> [WORK TASK] Nothing but the line holding "t chaque période" and the lines after it, through the end of the records, should be set down, each exactly as it is.

[Extracted page text data]
═══
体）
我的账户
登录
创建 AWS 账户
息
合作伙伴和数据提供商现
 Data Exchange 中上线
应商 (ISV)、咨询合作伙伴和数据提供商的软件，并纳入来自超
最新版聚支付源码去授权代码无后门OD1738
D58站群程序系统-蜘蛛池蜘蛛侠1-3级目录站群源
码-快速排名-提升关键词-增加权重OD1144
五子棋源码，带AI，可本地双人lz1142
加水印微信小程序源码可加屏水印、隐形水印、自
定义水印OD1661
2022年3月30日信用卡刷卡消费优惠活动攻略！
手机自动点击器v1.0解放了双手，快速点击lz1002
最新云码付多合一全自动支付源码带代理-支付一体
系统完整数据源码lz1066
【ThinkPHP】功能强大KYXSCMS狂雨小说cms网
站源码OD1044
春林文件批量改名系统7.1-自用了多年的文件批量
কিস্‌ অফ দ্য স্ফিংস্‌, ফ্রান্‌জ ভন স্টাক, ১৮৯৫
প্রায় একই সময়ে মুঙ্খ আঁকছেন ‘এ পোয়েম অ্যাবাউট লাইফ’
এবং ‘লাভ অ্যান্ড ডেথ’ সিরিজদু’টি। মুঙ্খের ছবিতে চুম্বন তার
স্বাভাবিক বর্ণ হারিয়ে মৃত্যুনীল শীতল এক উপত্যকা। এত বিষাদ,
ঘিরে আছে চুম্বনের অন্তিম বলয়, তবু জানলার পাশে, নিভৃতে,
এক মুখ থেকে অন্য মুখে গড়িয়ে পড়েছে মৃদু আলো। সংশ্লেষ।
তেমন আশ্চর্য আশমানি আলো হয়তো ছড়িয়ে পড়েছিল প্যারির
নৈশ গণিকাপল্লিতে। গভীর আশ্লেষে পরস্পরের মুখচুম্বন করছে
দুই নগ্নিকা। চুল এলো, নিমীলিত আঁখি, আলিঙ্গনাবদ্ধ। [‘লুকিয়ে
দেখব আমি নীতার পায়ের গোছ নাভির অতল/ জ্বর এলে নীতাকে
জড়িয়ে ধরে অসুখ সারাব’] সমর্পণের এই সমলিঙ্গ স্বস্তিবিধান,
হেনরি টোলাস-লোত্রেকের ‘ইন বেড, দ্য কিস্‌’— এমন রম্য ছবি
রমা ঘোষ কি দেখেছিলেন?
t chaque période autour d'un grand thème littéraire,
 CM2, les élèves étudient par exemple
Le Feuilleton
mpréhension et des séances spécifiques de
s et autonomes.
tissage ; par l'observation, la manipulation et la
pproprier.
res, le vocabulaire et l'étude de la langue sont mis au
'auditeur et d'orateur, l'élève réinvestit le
═══
> [WRITTEN ANSWER]
t chaque période autour d'un grand thème littéraire,
 CM2, les élèves étudient par exemple
Le Feuilleton
mpréhension et des séances spécifiques de
s et autonomes.
tissage ; par l'observation, la manipulation et la
pproprier.
res, le vocabulaire et l'étude de la langue sont mis au
'auditeur et d'orateur, l'élève réinvestit le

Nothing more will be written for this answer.